The Mother of All Holidays
When the person who created you is ashes, and there’s a holiday dedicated to this, now, pile of ashes, it makes you sad. To put it simply. The absence of a lost loved one is, of course, felt most during special holidays and birthdays- but a day dedicated to the person who created you becomes the mother of them all. It’s exhausting to continuously hear, ‘oh but that pile of ashes, that’s not her, she’s moved on; she’s with you.’ But it is her. That’s all I can wrap my brain around sometimes, and especially since she was *just* here, it’s the reality I can grasp. A different reality makes me less sad, but they’re all just words, made-up. Reality is the weight and gravity of her absence.

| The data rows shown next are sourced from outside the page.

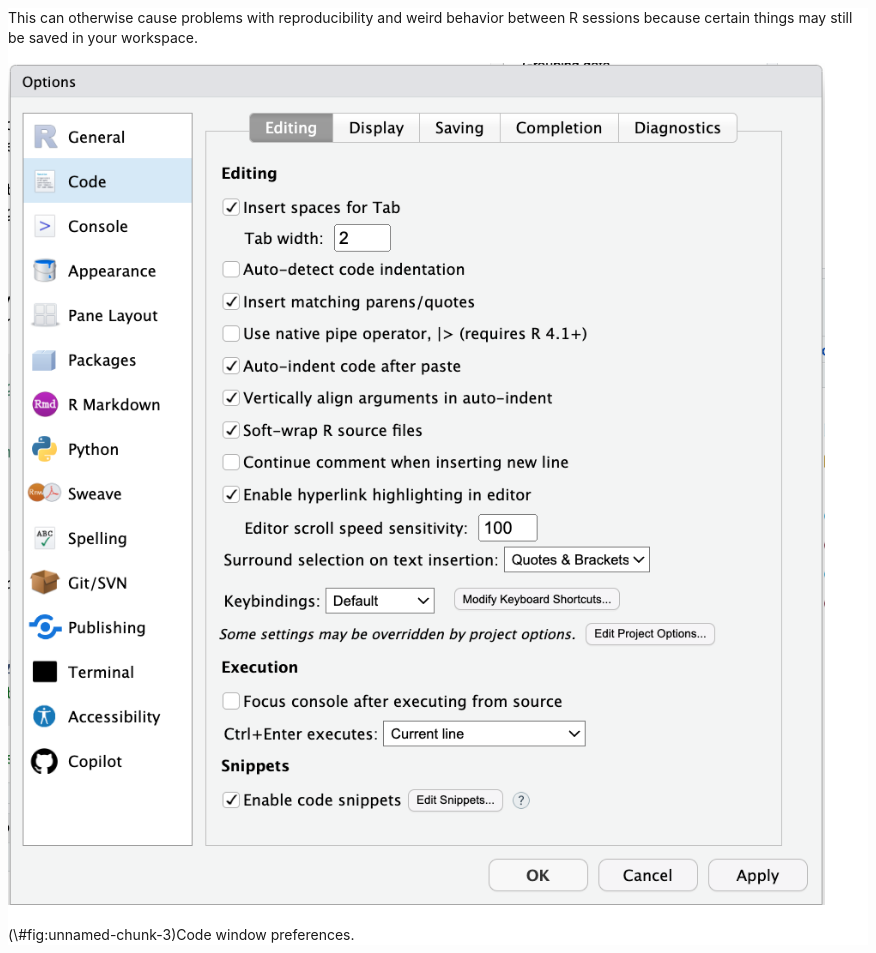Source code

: This can otherwise cause problems with reproducibility and weird behavior between R sessions because certain things may still be saved in your workspace.

<div class="figure">
<img src="figures/r_preferences_code.png" alt="Code window preferences." width="95%" />
<p class="caption">(\#fig:unnamed-chunk-3)Code window preferences.</p>
</div>
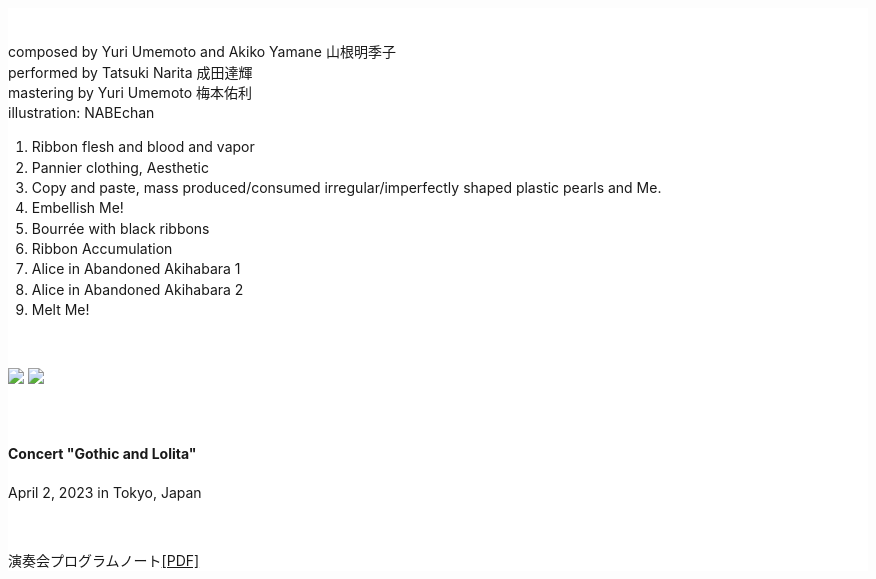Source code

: &nbsp;

composed by Yuri Umemoto and Akiko Yamane 山根明季子  
performed by Tatsuki Narita 成田達輝  
mastering by Yuri Umemoto 梅本佑利  
illustration: NABEchan

1. Ribbon flesh and blood and vapor
2. Pannier clothing, Aesthetic
3. Copy and paste, mass produced/consumed irregular/imperfectly shaped plastic pearls and Me.
4. Embellish Me!
5. Bourrée with black ribbons
6. Ribbon Accumulation
7. Alice in Abandoned Akihabara 1
8. Alice in Abandoned Akihabara 2
9. Melt Me!

&nbsp;

<img src="/1.png" width="49%"> <img src="/2.png" width="49%">

&nbsp;

#### Concert "Gothic and Lolita"
April 2, 2023 in Tokyo, Japan  

&nbsp;

演奏会プログラムノート[[PDF]](https://mumyo.org/20230402_gothic_and_lolita/booklet/20230325_GL_booklet_for_web.pdf)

In counseling, we’re trained to meet people where they’re at, and we learn that having empathy for someone is not trying to make them feel better. It’s being with them, where they’re at, even if it’s the deepest dark hole. This mother’s day, in order to not feel so alone in this darkness, I had to shut out the world. I made myself stay close to my animals, my partner, my son, my sister. People who don’t force me to move away from the place I have to be in right now. Whose presence and love are all I need. Who loved her as I did. Who keep me afloat, in every sense of the word. Who expect literally nothing from me and accept anything I can give. Experiencing love and support like this has made me acutely aware of how fortunate I am; how precious life is; how rare this type of love is and how I know I will get through this stronger and more alive.
To those of you reading this who want to help a loved one who is going through a thing: just be there. Expect nothing of these people. Don’t ask how you can help, don’t ask how they are, don’t send well wishes. Just be there, in every sense of the word. They need you and they love you and they will eventually be ok.